In April, NASA announced that their Cassini probe had taken a sample from a water plume bursting from a crack in Enceladus' ice surface. The plume contained signs of organic life, such as liquid hydrogen, carbon dioxide and methane. Although they weren't certain, NASA announced that they believed it possible for simple life to live on the ocean floor of Enceladus, eating methane that emits from thermal vents.
Cassini doesn't have enough fuel to make another sojourn to Enceladus, but if NASA sends a second probe to take a sample from one of the moon's water jets, they want to be able to confirm whether or not there were microbes in the sample.
Any such plan would face numerous obstacles. The microbes could be destroyed during their journey up, or in the probe's collection process. But worst of all, it may be much more difficult than expected to identify the microbes as living things.
"It's harder to distinguish between a microbe and a speck of dust than you'd think," said Jay Nadeau, research professor of medical engineering and aerospace in the Division of Engineering and Applied Science at Caltech, to phys.org. "The hardest thing about bacteria is that they just don't have a lot of cellular features. Sometimes telling the difference between them and sand grains is very difficult."
"You have to differentiate between Brownian motion, which is the random motion of matter, and the intentional, self-directed motion of a living organism." Nadeau explained that the movements of simple organisms can give them unique biosignatures that would allow scientists to identify them as living things instead of more traditional methods such as chemical tests.
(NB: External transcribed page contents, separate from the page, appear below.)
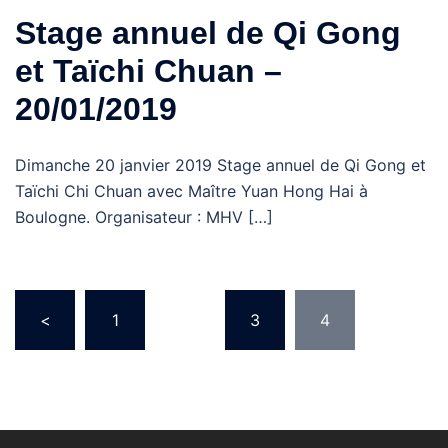
Stage annuel de Qi Gong
et Taïchi Chuan –
20/01/2019
Dimanche 20 janvier 2019 Stage annuel de Qi Gong et
Taïchi Chi Chuan avec Maître Yuan Hong Hai à
Boulogne. Organisateur : MHV […]
Pagination
<
1
…
3
4
des
publications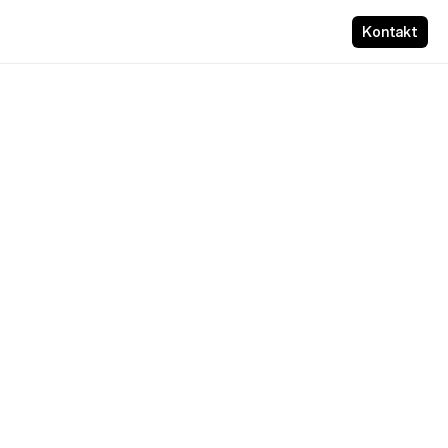
Kontakt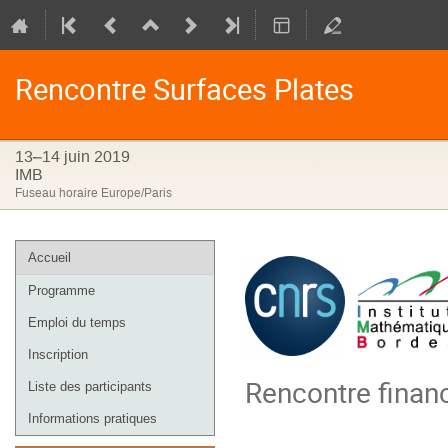
Rencontre Surfaces Plates
13–14 juin 2019
IMB
Fuseau horaire Europe/Paris
Menu
Accueil
de
Programme
l'événement
Emploi du temps
Inscription
Rencontre financ
Liste des participants
Informations pratiques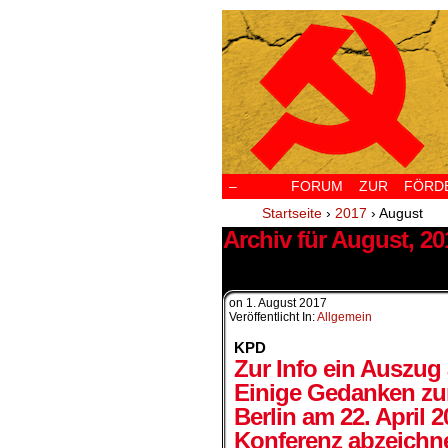
–
FORUM ZUR FÖRDERU
Startseite
›
2017
›
August
Archiv für August, 20
8 Ergebnisse.
on
1. August 2017
Veröffentlicht In:
Allgemein
KPD
Zur Info ein Auszug 
Einige Gedanken zu
Berlin am 22. April 
Konferenz abzeichn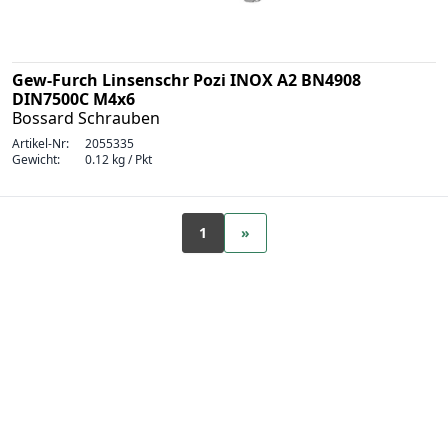
Gew-Furch Linsenschr Pozi INOX A2 BN4908
DIN7500C M4x6
Bossard Schrauben
Artikel-Nr:
2055335
Gewicht:
0.12 kg / Pkt
1
»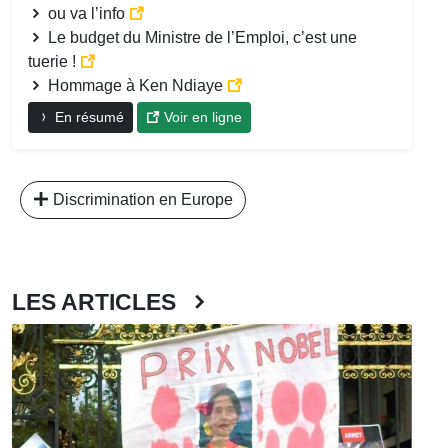
ou va l’info
Le budget du Ministre de l’Emploi, c’est une
tuerie !
Hommage à Ken Ndiaye
En résumé
Voir en ligne
Discrimination en Europe
LES ARTICLES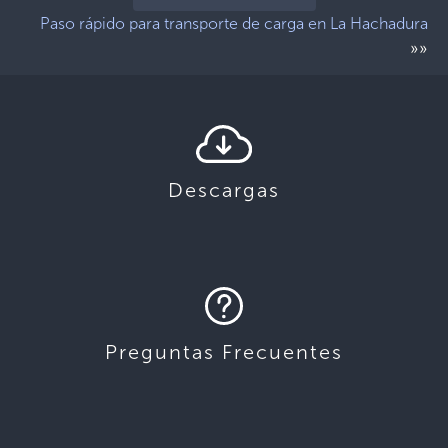
Paso rápido para transporte de carga en La Hachadura
»»
Descargas
Preguntas Frecuentes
Thus, Nadeau's paper proposes the use of a device called a digital holographic microscope. The device uses a laser to bounce light off an object, and then it examines the light that is returned. By studying the scattering and phase of the light sample, the microscope can then reconstruct a 3D version of the image.
"Digital holographic microscopy allows you to see and track even the tiniest of motions," Nadeau said. She added that the device can also interact with fluorescent dyes that only bind with specific life indicators (such as lipids, nucleic acids, proteins or sugars). This can tell the scientist "what the microbes are made of."
Enceladus is the ideal candidate to perfect these techniques, Nadeau says. It is relatively close to Earth (on a cosmic scale, that is) and the water jets that periodically fly miles above the moon's surface mean that there's no need for a costly, finicky landing. Instead, a probe can simply pass through one of the jets and collect another sample, then use its digital holographic microscope to identify microbes.
Already, Nadeau and her team have tested the microscope on frigid, low-bacteria water samples collected from the Arctic Ocean. The microscope was able to identify the presence of life in a density of 1,000 cells per milliliter — one of the lowest microbe population densities one is likely to find on Earth. They intend to test it again, this time on water samples from Antarctica.
Nadeau says that her microscope is also fairly simple, with few moving parts, and can test samples with impressive speed (one milliliter per hour). These properties make it ideal for astrobiology.